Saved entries
========================================
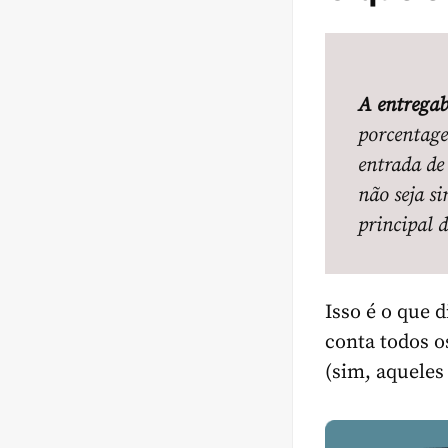
A entregab
porcentage
entrada de
não seja s
principal 
Isso é o que 
conta todos o
(sim, aquele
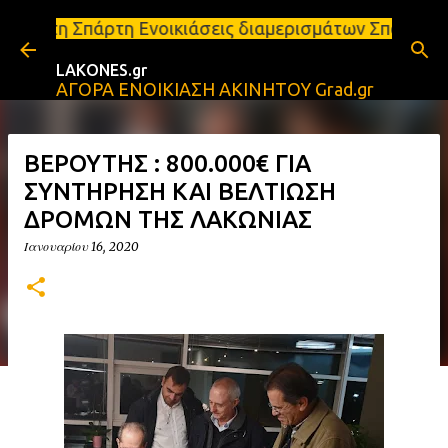
Μετάβαση στο κύριο περιεχόμενο
Ενοικιάσεις διαμερισμάτων Σπάρτη και Λακωνία Σπάρ
LAKONES.gr
ΑΓΟΡΑ ΕΝΟΙΚΙΑΣΗ ΑΚΙΝΗΤΟΥ Grad.gr
ΒΕΡΟΥΤΗΣ : 800.000€ ΓΙΑ
ΣΥΝΤΗΡΗΣΗ ΚΑΙ ΒΕΛΤΙΩΣΗ
ΔΡΟΜΩΝ ΤΗΣ ΛΑΚΩΝΙΑΣ
Ιανουαρίου 16, 2020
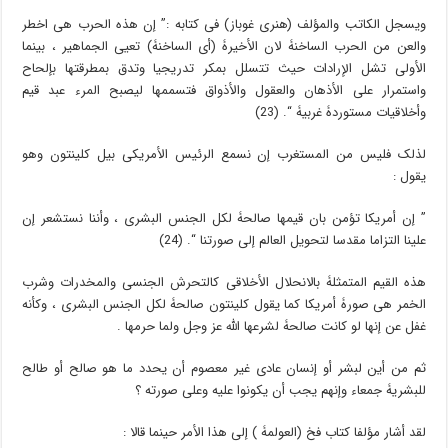
ویسجل الکاتب والمؤلف (هنری غوباز) فی کتابه :” إن هذه الحرب هی اخطر
والعن من الحرب الساخنۀ لان الأخیرۀ (أی الساخنۀ) تعیی الجماهیر ، بینما
الأولى تشل الإرادات حیث تتسلل بمکر تدریجیا وتدق بمطرقتها بإلحاح
واستمرار على الأذهان والعقول والأذواق فتسممها لیصبح المرء عبد قیم
وأخلاقیات مستوردۀ غربیۀ “. (23)
لذلک فلیس من المستغرب إن نسمع الرئیس الأمریکی بیل کلینتون وهو
یقول :
” إن أمریکا تؤمن بان قیمها صالحۀ لکل الجنس البشری ، وأننا نستشعر إن
علینا التزاما مقدسا لتحویل العالم إلى صورتنا “. (24)
هذه القیم المتمثلۀ بالانحلال الأخلاقی کالتحرش الجنسی والمخدرات وشرب
الخمر هی صورۀ أمریکا کما یقول کلینتون صالحۀ لکل الجنس البشری ، وکأنه
غفل عن إنها لو کانت صالحۀ لشرعها الله عز وجل ولما حرمها .
ثم من أین لبشر أو إنسان عادی غیر معصوم أن یحدد ما هو صالح أو طالح
للبشریۀ جمعاء وإنهم یجب أن یکونوا علیه وعلى صورته ؟
لقد أشار مؤلفا کتاب فخ (العولمۀ ) إلى هذا الأمر حینما قالا :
========================================
THE TASK — Copy out every line of the data exactly, leaving the images behind.

FINAL ANSWER —
A entregab
porcentage
entrada de
não seja s
principal 
Isso é o que 
conta todos o
(sim, aquele
Μετάβαση στο κύριο περιεχόμενο
Ενοικιάσεις διαμερισμάτων Σπάρτη και Λακωνία Σπάρ
LAKONES.gr
ΑΓΟΡΑ ΕΝΟΙΚΙΑΣΗ ΑΚΙΝΗΤΟΥ Grad.gr
ΒΕΡΟΥΤΗΣ : 800.000€ ΓΙΑ
ΣΥΝΤΗΡΗΣΗ ΚΑΙ ΒΕΛΤΙΩΣΗ
ΔΡΟΜΩΝ ΤΗΣ ΛΑΚΩΝΙΑΣ
Ιανουαρίου 16, 2020
ویسجل الکاتب والمؤلف (هنری غوباز) فی کتابه :” إن هذه الحرب هی اخطر
والعن من الحرب الساخنۀ لان الأخیرۀ (أی الساخنۀ) تعیی الجماهیر ، بینما
الأولى تشل الإرادات حیث تتسلل بمکر تدریجیا وتدق بمطرقتها بإلحاح
واستمرار على الأذهان والعقول والأذواق فتسممها لیصبح المرء عبد قیم
وأخلاقیات مستوردۀ غربیۀ “. (23)
لذلک فلیس من المستغرب إن نسمع الرئیس الأمریکی بیل کلینتون وهو
یقول :
” إن أمریکا تؤمن بان قیمها صالحۀ لکل الجنس البشری ، وأننا نستشعر إن
علینا التزاما مقدسا لتحویل العالم إلى صورتنا “. (24)
هذه القیم المتمثلۀ بالانحلال الأخلاقی کالتحرش الجنسی والمخدرات وشرب
الخمر هی صورۀ أمریکا کما یقول کلینتون صالحۀ لکل الجنس البشری ، وکأنه
غفل عن إنها لو کانت صالحۀ لشرعها الله عز وجل ولما حرمها .
ثم من أین لبشر أو إنسان عادی غیر معصوم أن یحدد ما هو صالح أو طالح
للبشریۀ جمعاء وإنهم یجب أن یکونوا علیه وعلى صورته ؟
لقد أشار مؤلفا کتاب فخ (العولمۀ ) إلى هذا الأمر حینما قالا :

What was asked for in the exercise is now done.